Recorre desde el naturalismo académico de Eduardo Sívori,
el realismo de artistas formados en Italia, el simbolismo de la
mano de Malharro y su influencia en el paisaje impresionista de
Silva y Walter de Navazio, el grupo Nexus, la introducción
del lenguaje de la vanguardia por parte de Xul Solar y Pettoruti,
la denuncia de lo social del Grupo de Boedo y los pintores de La
Boca, hasta el denominado Grupo de París, formado por artistas
educados en Europa en la década del 20, que renovaron las
experiencias e iniciaron el camino de la modernidad.
Se aprecian expresiones del post impresionismo, que se enriqueció
con las traducciones locales de las primeras vanguardias del siglo,
como el cubismo y el fauvismo. Entre los artistas de esta generación
se destacan Lino Enea Spilimbergo, Horacio Butler, Aquiles Badi,
Raquel Forner, Alfredo Bigatti, Pablo Curatella Manes, Héctor
Basaldúa, Pedro Domínguez Neira, Antonio Berni. Se
distingue, además, la tarea de pintores y grabadores de tendencia
social, como los Artistas del Pueblo y los Pintores de La Boca,
y en los años 30, el aporte de la pintura de corte surrealista
con Berni, la abstracción de Juan del Prete, el muralismo
y el Grupo Orión, también de imagen surreal.
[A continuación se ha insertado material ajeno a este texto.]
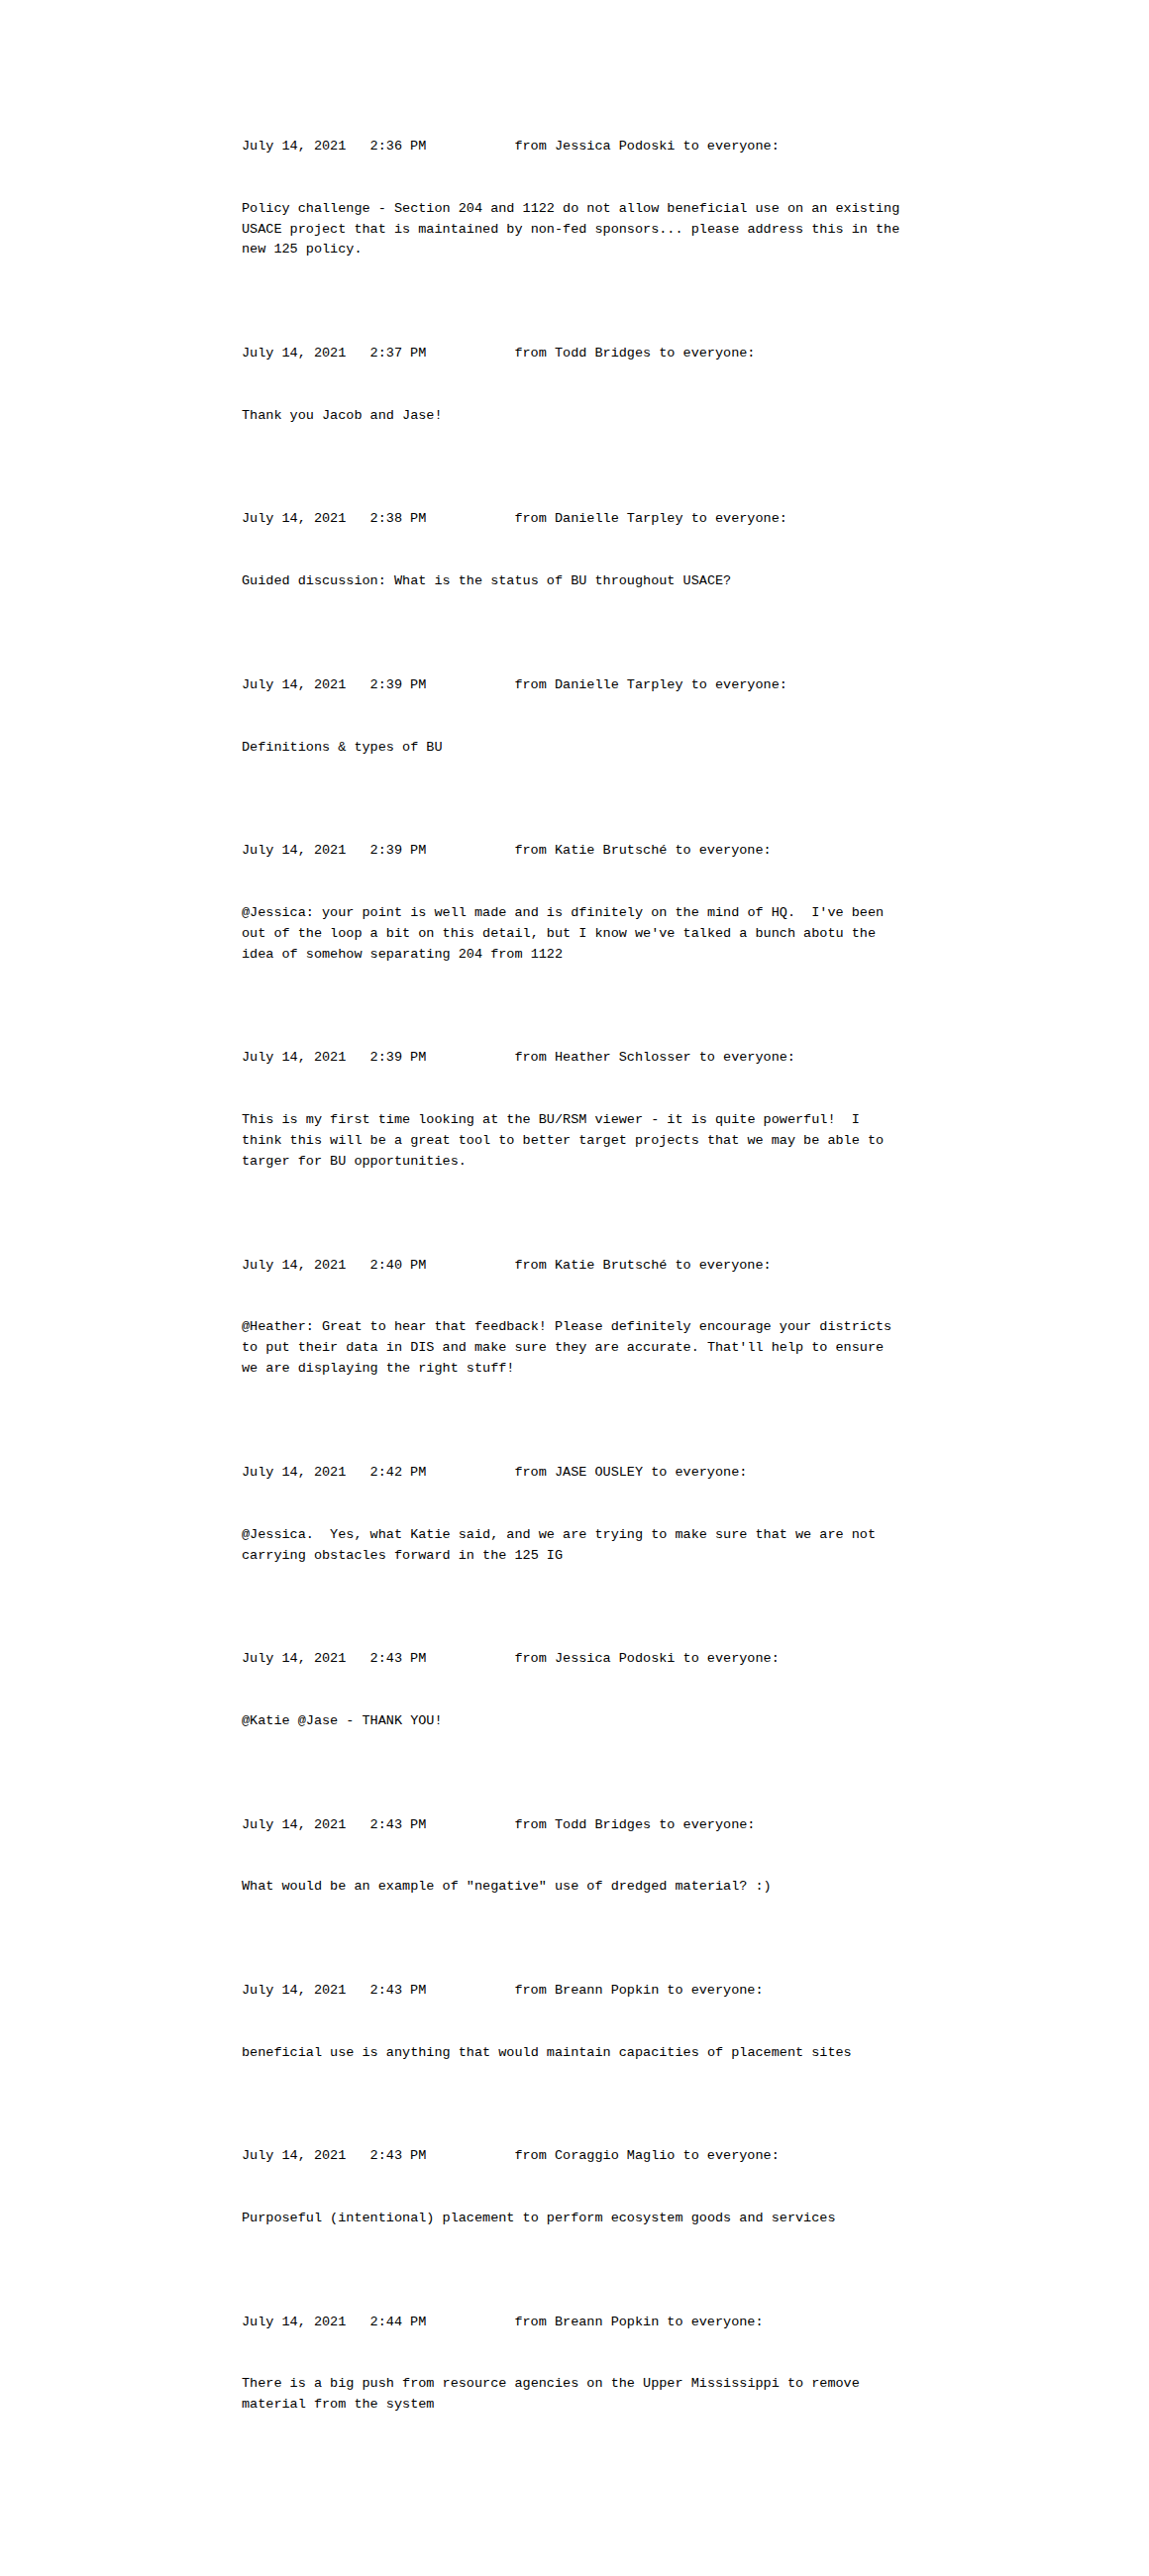July 14, 20212:36 PMfrom Jessica Podoski to everyone: Policy challenge - Section 204 and 1122 do not allow beneficial use on an existing USACE project that is maintained by non-fed sponsors... please address this in the new 125 policy.
July 14, 20212:37 PMfrom Todd Bridges to everyone: Thank you Jacob and Jase!
July 14, 20212:38 PMfrom Danielle Tarpley to everyone: Guided discussion: What is the status of BU throughout USACE?
July 14, 20212:39 PMfrom Danielle Tarpley to everyone: Definitions & types of BU
July 14, 20212:39 PMfrom Katie Brutsché to everyone: @Jessica: your point is well made and is dfinitely on the mind of HQ. I've been out of the loop a bit on this detail, but I know we've talked a bunch abotu the idea of somehow separating 204 from 1122
July 14, 20212:39 PMfrom Heather Schlosser to everyone: This is my first time looking at the BU/RSM viewer - it is quite powerful! I think this will be a great tool to better target projects that we may be able to targer for BU opportunities.
July 14, 20212:40 PMfrom Katie Brutsché to everyone: @Heather: Great to hear that feedback! Please definitely encourage your districts to put their data in DIS and make sure they are accurate. That'll help to ensure we are displaying the right stuff!
July 14, 20212:42 PMfrom JASE OUSLEY to everyone: @Jessica. Yes, what Katie said, and we are trying to make sure that we are not carrying obstacles forward in the 125 IG
July 14, 20212:43 PMfrom Jessica Podoski to everyone: @Katie @Jase - THANK YOU!
July 14, 20212:43 PMfrom Todd Bridges to everyone: What would be an example of "negative" use of dredged material? :)
July 14, 20212:43 PMfrom Breann Popkin to everyone: beneficial use is anything that would maintain capacities of placement sites
July 14, 20212:43 PMfrom Coraggio Maglio to everyone: Purposeful (intentional) placement to perform ecosystem goods and services
July 14, 20212:44 PMfrom Breann Popkin to everyone: There is a big push from resource agencies on the Upper Mississippi to remove material from the system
También están presentes las tendencias abstractizantes
en el arte concreto de los 40 y sus vertientes posteriores, libre
y geométrica, que se abren en múltiples movimientos.
Las derivaciones del concreto en los 50, el arte cinético,
la pintura generativa y la Nueva Abstracción, ya en los 60.
El informalismo, que da paso a las expresiones más conceptuales
del pop y sus derivaciones, que reflejó el Instituto Di Tella.
Por último, la Nueva Figuración, con un automatismo
figurativo, y el pop, con una imagen espontánea y consumista
de gran impacto, el hiperrealismo y el Arte de Sistemas.